Koh Seng Leong

Personal information
- Full name: Joseph Koh Seng Leong
- Nationality: Singapore
- Born: 19 September 1983 (age 42) Singapore
- Height: 1.76 m (5 ft 9+1⁄2 in)
- Weight: 71 kg (157 lb)

Sailing career
- Sport: Sailing
- Club: SAF Yachting Club
- Coached by: Brett Beyer (AUS)
- Class: Dinghy

Medal record
Men's sailing
Representing Singapore
Asian Games
| Silver medal – second place | 2006 Doha | Laser Radial |
Southeast Asian Games
| Silver medal – second place | 2007 Bangkok | Laser |

= Koh Seng Leong =

Singaporean sailor (born 1983)

Joseph Koh Seng Leong (born 19 September 1983) is a Singaporean former sailor, who specialized in the Laser and 470 classes. He represented Singapore across two editions of the Summer Olympic Games (2000 and 2008), finishing outside the top twenty-five each in two separate boats, respectively. Outside Olympic career, Koh collected a total of two medals in a continental regatta, spanning the 2006 Asian Games in Doha and the 2007 Southeast Asian Games in Nakhon Ratchasima. Koh trained throughout his sporting career at SAF Yachting Club in Changi, under the tutelage of his personal coach Brett Beyer, a six-time Laser Apprentice Master world champion from Australia.
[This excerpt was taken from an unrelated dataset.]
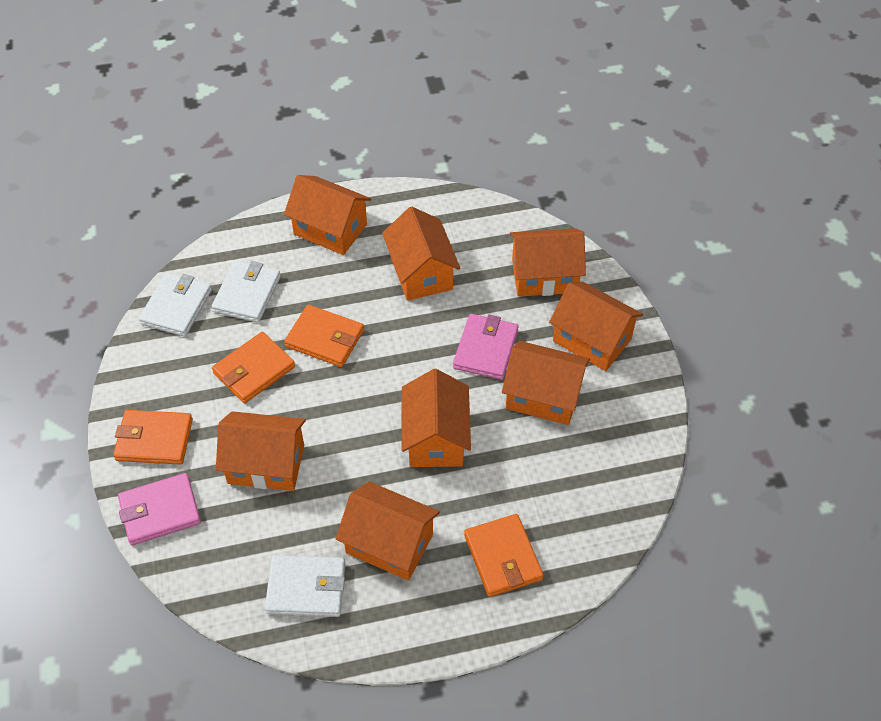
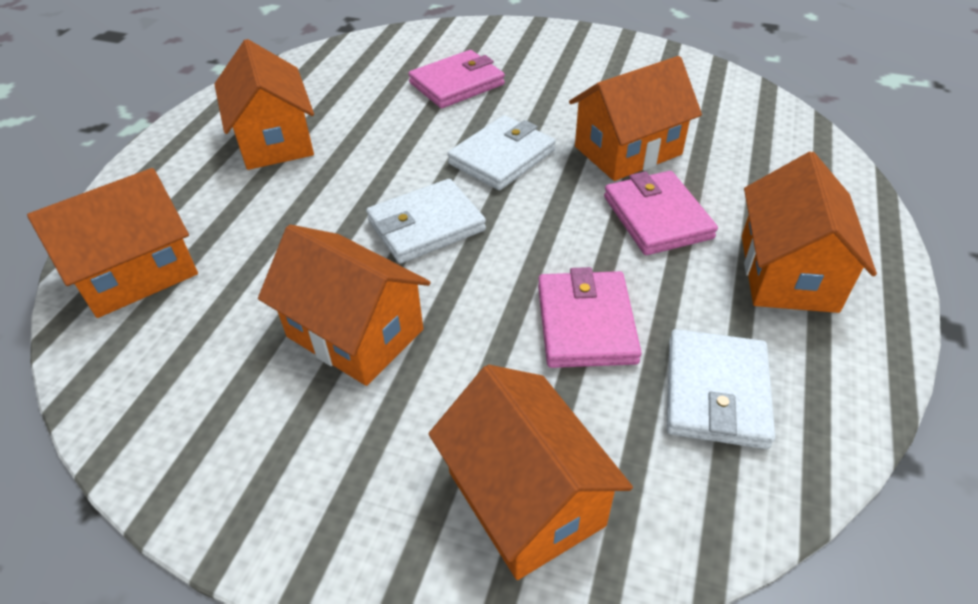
orange house: [216,411,306,491] [284,175,371,255] [336,481,440,581] [382,207,461,301] [401,369,471,467] [502,341,590,425] [510,228,586,297] [549,282,643,371] = 8 -> [27,168,198,318] [214,39,314,170] [258,225,430,386] [429,365,633,580] [569,56,702,181] [742,152,877,313] = 6
orange wallet: [113,410,193,465] [212,332,295,403] [284,305,364,367] [464,514,544,597] = 4 -> none = 0
pink wallet: [118,473,201,545] [453,314,519,380] = 2 -> [408,50,505,108] [538,267,642,368] [604,171,718,255] = 3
At the age of 16, Koh became the youngest sailor to compete in Sydney 2000. There, he and his partner Tan Wearn Haw finished twenty-eighth in the men's 470 class with a net grade of 192, sparing them from the back of the fleet by a twelve-point edge over the Hungarian duo of Marcell Goszleth and Ádám Szőrényi. Switching to a single-handed dinghy, Koh sought to bid in the open Laser for Athens 2004, but he lost the selection to two-time Olympian Stanley Tan. In 2005, Koh had his left hand fractured in a freak motorbike accident, impelling him to sail a boat in the forthcoming regattas with a modified technique.

Eight years after competing in his maiden Games, Koh qualified for his second Singaporean team, as a 24-year-old, in the Laser class at the 2008 Summer Olympics in Beijing. He finished twenty-third out of 52 sailors in the silver fleet to lock one of the ten quota places available at the Worlds six months earlier in Terrigal, New South Wales. Koh stayed in the middle of the fleet throughout the series, until he chased harder to finish third on the penultimate leg by a few marks ahead of Poland's Maciej Grabowski. Koh's best result, however, was not enough to reach the top of the overall scoreboard, sitting him in thirty-sixth with 239 net points.